Adapters (subclasses of adapters.Adapter) all need to do four things: push(value, dbtype) converts Geniusql values to properly-escaped SQL, pull(value, dbtype) does the reverse, binary_op(op1, op, sqlop, op2) translates binary operations from Python into equivalent SQL, and compare_op(op1, op, sqlop, op2) does the same for comparison operations. In general, you will define a separate adapter for each pytype-dbtype pair (e.g. float_to_SQL92DOUBLE), and then attach them to the dbtype.default_adapters dict.

Deparser

The SQLDeparser is the tricky bit of any provider. You must receive a set of tables and an Expression, and produce valid SQL for your database from both. For example, given:

tables = (schema['Things'], schema['Places'])
expr = logic.Expression(lambda x, y: x.Category == y.Category)
...your deparser should produce something like:
"[djvThings].[Category] = [djvPlaces].[Category]"
...which the caller can then use in a WHERE or ON clause.

The above example may seem trivial to you, but add in proper quoting, diverse datatypes (like dates and decimals), complex operators (like 'in', 'Like', and 'ieq'), logic functions (like today() and iscurrentweek()), binary operators, null queries, and just-in-time keyword args, and it becomes complex very quickly. You are, in effect, writing a mini-ORM.
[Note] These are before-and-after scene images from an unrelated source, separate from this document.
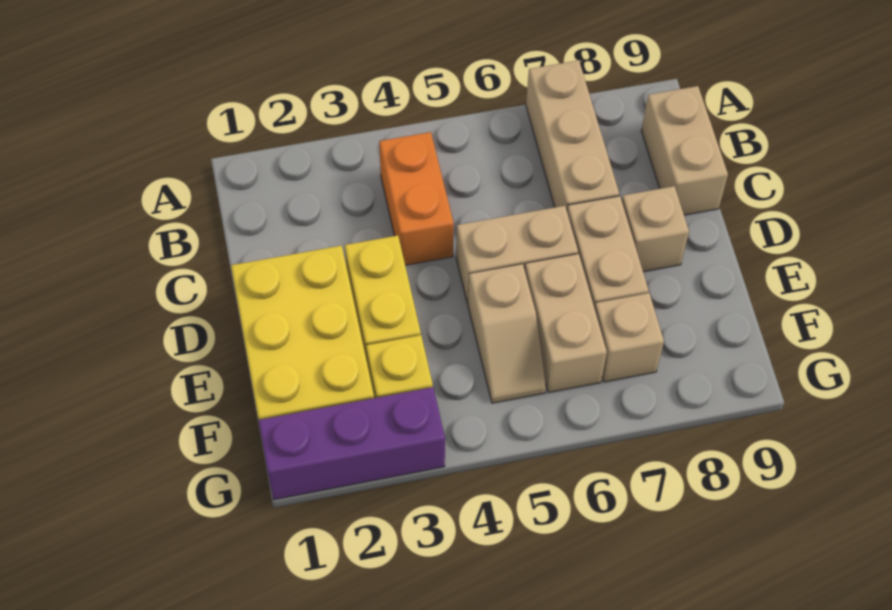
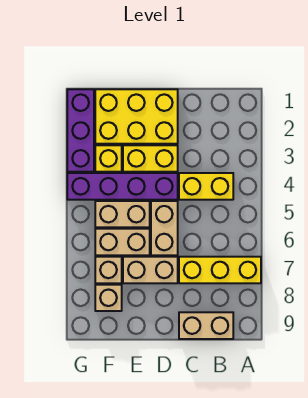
tan brick A7:C7 level 1 -> yellow brick A7:C7 level 1
orange brick B4:C4 level 1 -> yellow brick B4:C4 level 1
none -> purple brick D4:G4 level 1
tan brick D8 level 1 -> tan brick F8 level 1
tan slope E5:F5 level 1 top E -> tan brick E5:F5 level 1

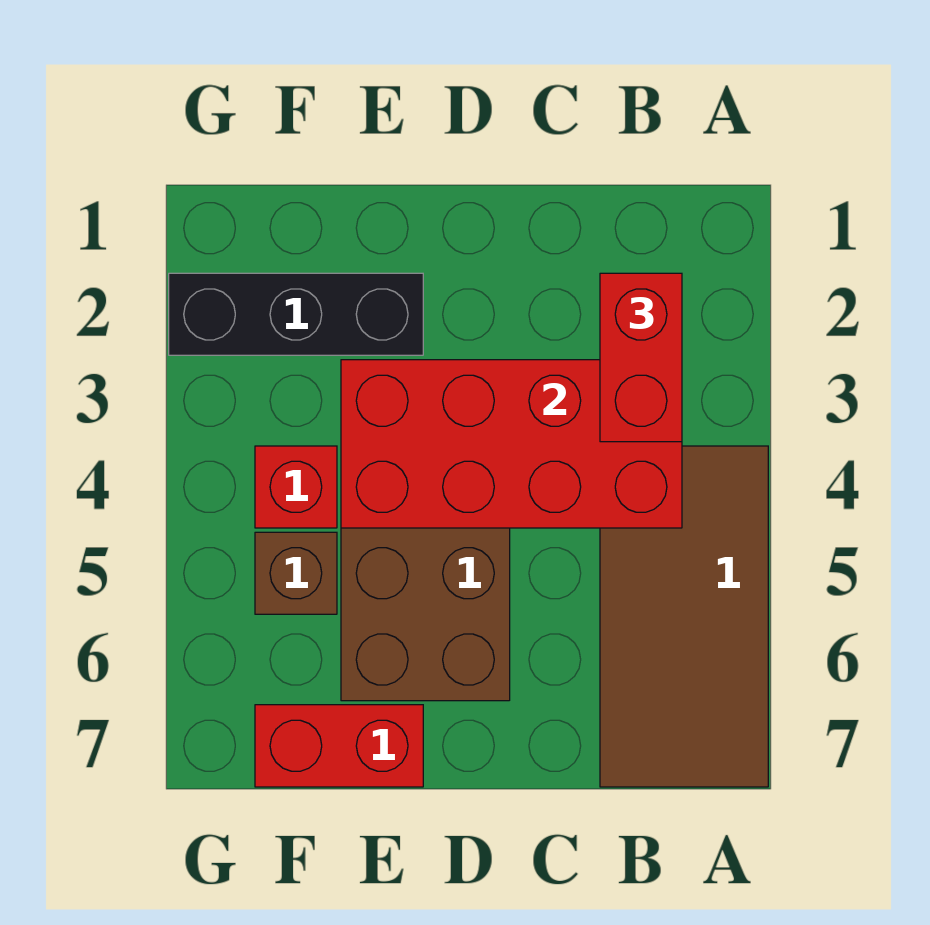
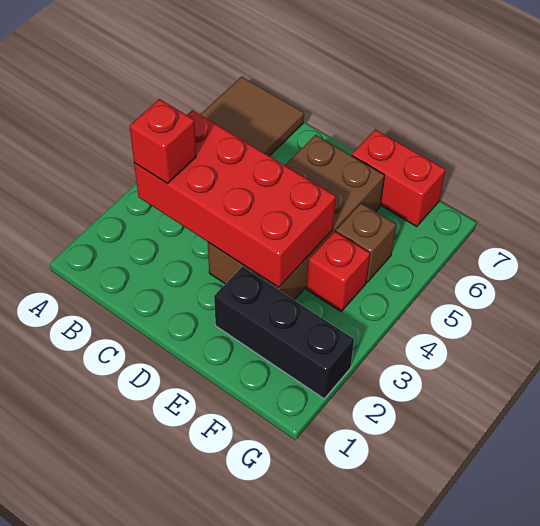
red brick B2:B3 level 3 -> red brick B3 level 3

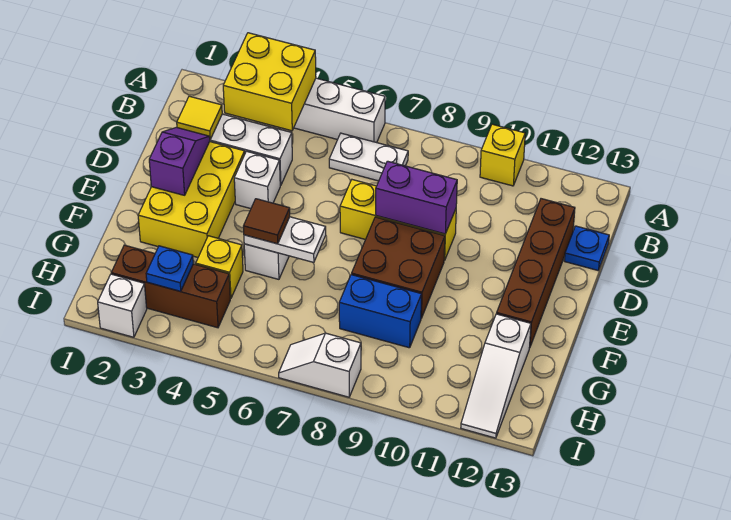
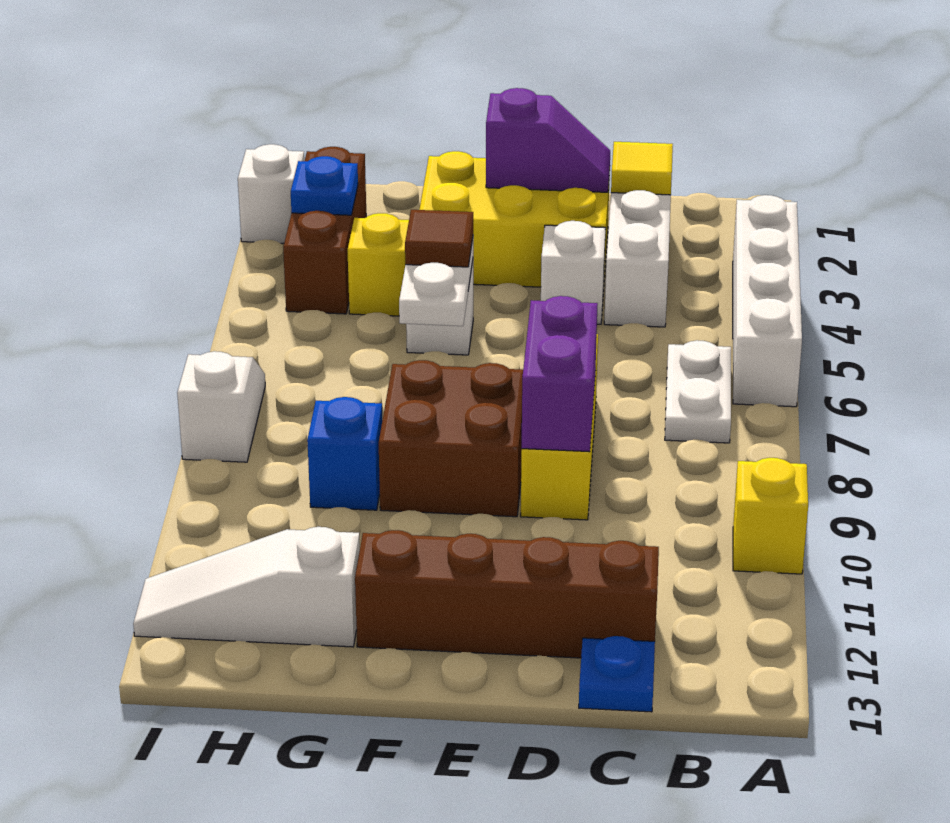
yellow brick A3:B4 level 2 -> none
blue brick G8:G9 level 1 -> blue brick G9 level 1

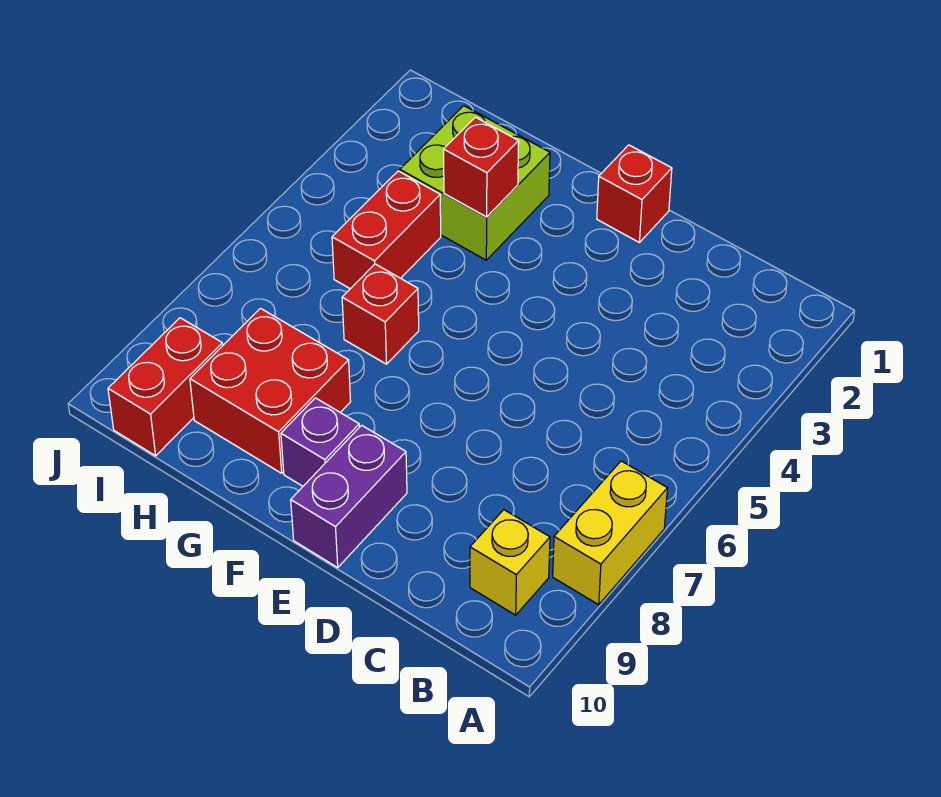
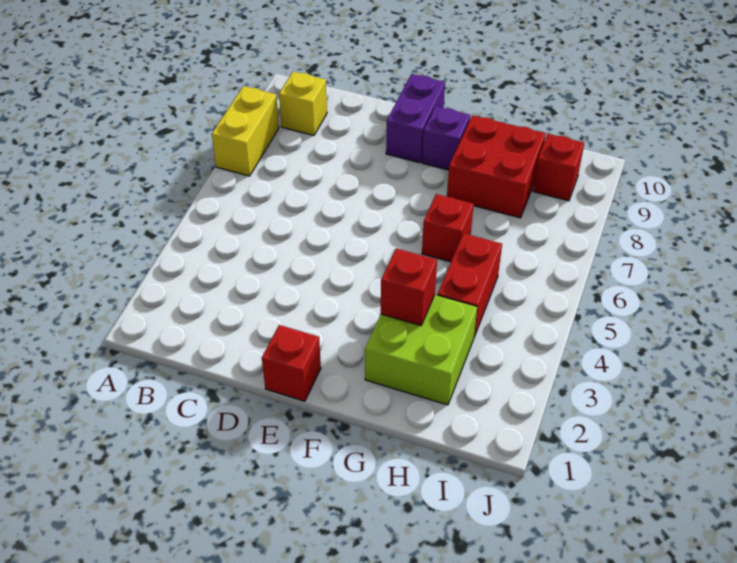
red brick I9:I10 level 1 -> red brick I9 level 1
But, don't despair. Geniusql provides you with tools to make this task easier:

  1. The most important tool is geniusql.deparse.SQLDeparser, a complete base class. You should be able to tweak it for most databases with a couple of SQL syntax changes.
  2. SQLDeparser is built on a simple Visitor-style base class, astwalk.LambdaDeparser. More complicated extensions are easily added to this base class; each node in the Expression (Python lambda) AST gets its own method call.
  3. You don't have to handle globals or cell references within the lambda--when the lambda gets wrapped in an Expression, all free variables are converted to constants.
  4. You aren't forced to handle every possible operator, function, or term in SQL. The base SQLDeparser doesn't; when it encounters a function it can't handle, for example, it punts by flagging the SQL as imperfect. This signals the caller to run each row through the restriction expression (in pure Python) before yielding it back to the caller. In fact, you can start writing your provider without a deparser at all! Just return all rows of the given tables and use the Expression to filter whole Units. Then, when your provider works, add a deparser.
Database/Table/IndexSet

You'll need a subclass of geniusql.Database. Override the container methods (like __setitem__ and __delitem__). For most popular databases, these are pretty straightforward. Some notes:

Use geniusql/test/zoo_fixture.py to test your new provider. Copy one of the (very short) test_* modules for the other providers, and make the necessary changes for yours. All of the heavy lifting of the tests is done in zoo_fixture.

Legacy Database Wrappers

Sometimes you do not have complete control over the database you want to reference. In that case, you should probably still write a custom Database, Schema, Adapters, and a Deparser. Often, you can get away with providing a simple column mapping to use as you deparse. I've built one, for example, to wrap The Raiser's Edge (third-party fundraising software). My Geniusql model manages directory records and income without regard for the underlying database; a custom provider maps between that ideal model and the Raiser's Edge API. This allows me to integrate data from RE with our custom inventory, invoice, and scheduling software.

One of the more important parts of wrapping existing tables is getting your pretty Python names mapped to ugly database names. Do this by making a custom Schema: override the _column_name and table_name methods to do the mapping.